▸ YOUR TASK: Switch "Moers" to "Duisburg" in the rows from the start up to and including the line with "APOIE O PLANTÃO BRASIL - Clique aqui!", keeping everything else unchanged. Leave the pictures out of your answer.

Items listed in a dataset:
◆ ◆ ◆
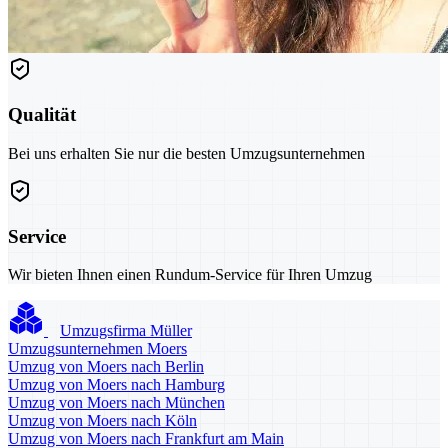
Qualität
Bei uns erhalten Sie nur die besten Umzugsunternehmen
Service
Wir bieten Ihnen einen Rundum-Service für Ihren Umzug
Umzugsfirma Müller
Umzugsunternehmen Moers
Umzug von Moers nach Berlin
Umzug von Moers nach Hamburg
Umzug von Moers nach München
Umzug von Moers nach Köln
Umzug von Moers nach Frankfurt am Main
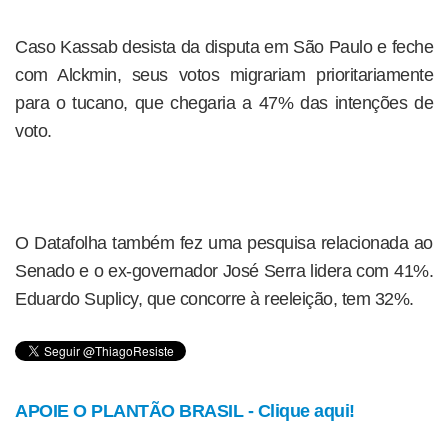
Caso Kassab desista da disputa em São Paulo e feche
com Alckmin, seus votos migrariam prioritariamente
para o tucano, que chegaria a 47% das intenções de
voto.
O Datafolha também fez uma pesquisa relacionada ao
Senado e o ex-governador José Serra lidera com 41%.
Eduardo Suplicy, que concorre à reeleição, tem 32%.
APOIE O PLANTÃO BRASIL - Clique aqui!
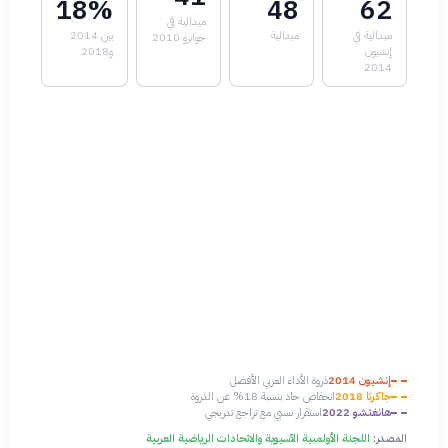
18%
48
62
ميدالية في
ميدالية في
ميدالية
بين 2014
جوانزو 2010
إنشيون
و2018
2014
إنشيون 2014
ذروة الأداء العربي الأفضل
جاكرتا 2018
انخفاض حاد بنسبة 18% عن الذروة
هانغتشو 2022
استقرار نسبي مع تراجع تدريجي
المصدر:
اللجنة الأولمبية الآسيوية والاتحادات الرياضية العربية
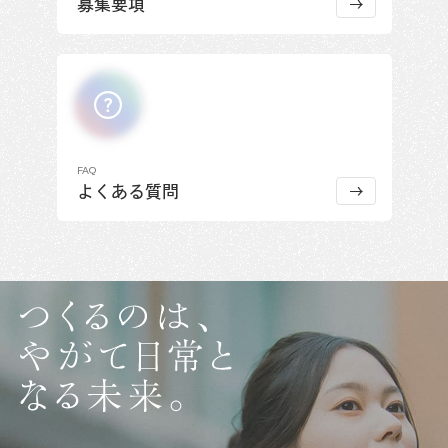
募集要項
FAQ
よくある質問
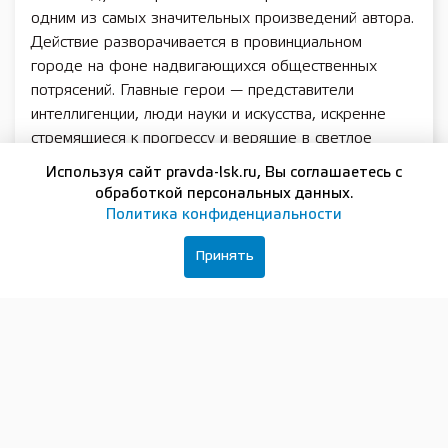
одним из самых значительных произведений автора.
Действие разворачивается в провинциальном
городе на фоне надвигающихся общественных
потрясений. Главные герои — представители
интеллигенции, люди науки и искусства, искренне
стремящиеся к прогрессу и верящие в светлое
будущее человечества. Профессор-химик Павел
Используя сайт pravda-lsk.ru, Вы соглашаетесь с
Протасов увлечён научными открытиями и мечтает о
обработкой персональных данных.
времени, когда люди смогут победить болезни,
Политика конфиденциальности
страх и невежество. Однако, пока герои рассуждают
Принять
о высоких идеалах, за стенами их дома бушует
эпидемия холеры, а общество оказывается на грани
катастрофы. Это история о столкновении мечты и
реальности, об ответственности человека перед
временем, в котором он живёт, и о том, насколько
опасным может стать отрыв от действительности.
Более века спустя вопросы, поставленные
Максимом Горьким, продолжают звучать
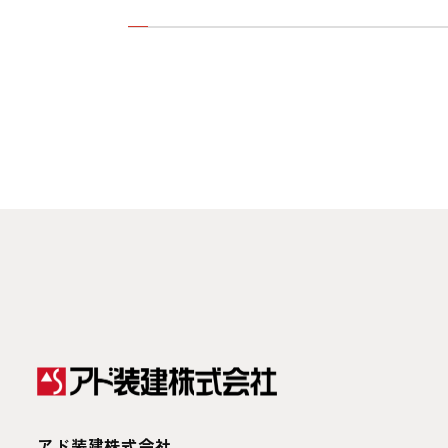
アド装建株式会社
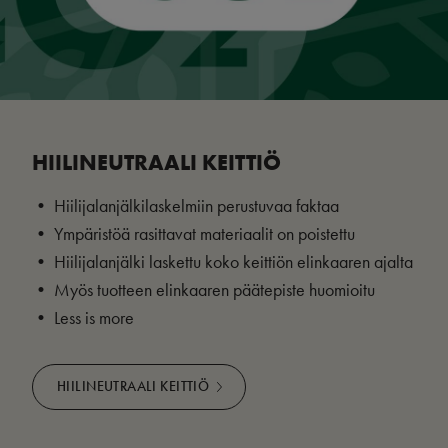
HIILINEUTRAALI KEITTIÖ
• Hiilijalanjälkilaskelmiin perustuvaa faktaa
• Ympäristöä rasittavat materiaalit on poistettu
• Hiilijalanjälki laskettu koko keittiön elinkaaren ajalta
• Myös tuotteen elinkaaren päätepiste huomioitu
• Less is more
HIILINEUTRAALI KEITTIÖ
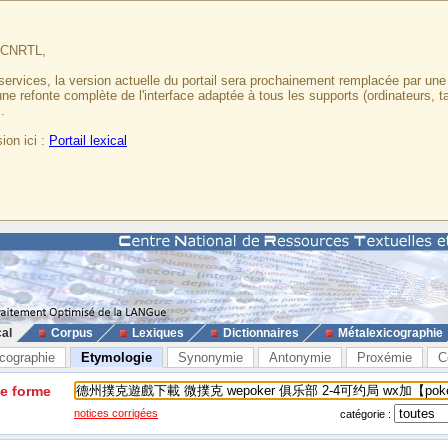
u CNRTL,
services, la version actuelle du portail sera prochainement remplacée par un
 une refonte complète de l'interface adaptée à tous les supports (ordinateurs, t
.
ion ici :
Portail lexical
cal
Corpus
Lexiques
Dictionnaires
Métalexicographie
cographie
Etymologie
Synonymie
Antonymie
Proxémie
C
ne forme
notices corrigées
catégorie :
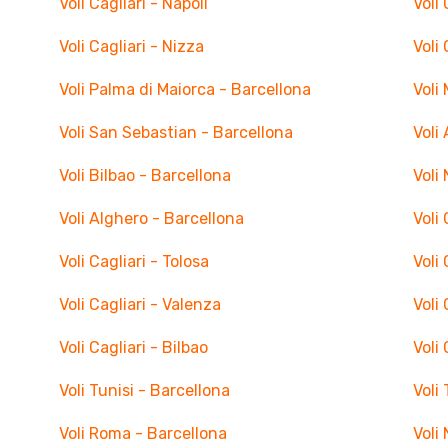
Voli Cagliari - Napoli
Voli
Voli Cagliari - Nizza
Voli 
Voli Palma di Maiorca - Barcellona
Voli
Voli San Sebastian - Barcellona
Voli
Voli Bilbao - Barcellona
Voli
Voli Alghero - Barcellona
Voli 
Voli Cagliari - Tolosa
Voli
Voli Cagliari - Valenza
Voli 
Voli Cagliari - Bilbao
Voli
Voli Tunisi - Barcellona
Voli
Voli Roma - Barcellona
Voli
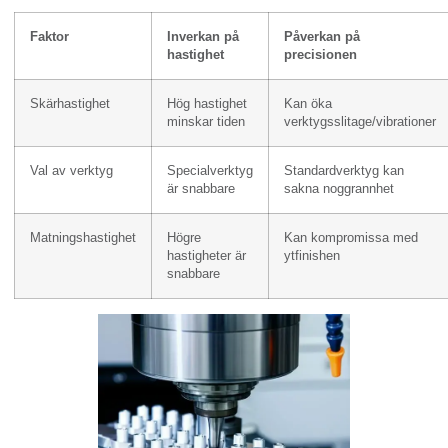
Faktor
Inverkan på
Påverkan på
hastighet
precisionen
Skärhastighet
Hög hastighet
Kan öka
minskar tiden
verktygsslitage/vibrationer
Val av verktyg
Specialverktyg
Standardverktyg kan
är snabbare
sakna noggrannhet
Matningshastighet
Högre
Kan kompromissa med
hastigheter är
ytfinishen
snabbare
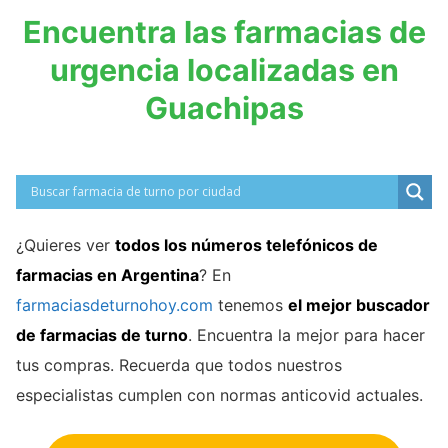
Encuentra las farmacias de
urgencia localizadas en
Guachipas
¿Quieres ver
todos los números telefónicos de
farmacias en Argentina
? En
farmaciasdeturnohoy.com
tenemos
el mejor buscador
de farmacias de turno
. Encuentra la mejor para hacer
tus compras. Recuerda que todos nuestros
especialistas cumplen con normas anticovid actuales.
◆ ◆ ◆
▸ OUTPUT OF THE EXERCISE:
Qualität
Bei uns erhalten Sie nur die besten Umzugsunternehmen
Service
Wir bieten Ihnen einen Rundum-Service für Ihren Umzug
Umzugsfirma Müller
Umzugsunternehmen Duisburg
Umzug von Duisburg nach Berlin
Umzug von Duisburg nach Hamburg
Umzug von Duisburg nach München
Umzug von Duisburg nach Köln
Umzug von Duisburg nach Frankfurt am Main
Caso Kassab desista da disputa em São Paulo e feche
com Alckmin, seus votos migrariam prioritariamente
para o tucano, que chegaria a 47% das intenções de
voto.
O Datafolha também fez uma pesquisa relacionada ao
Senado e o ex-governador José Serra lidera com 41%.
Eduardo Suplicy, que concorre à reeleição, tem 32%.
APOIE O PLANTÃO BRASIL - Clique aqui!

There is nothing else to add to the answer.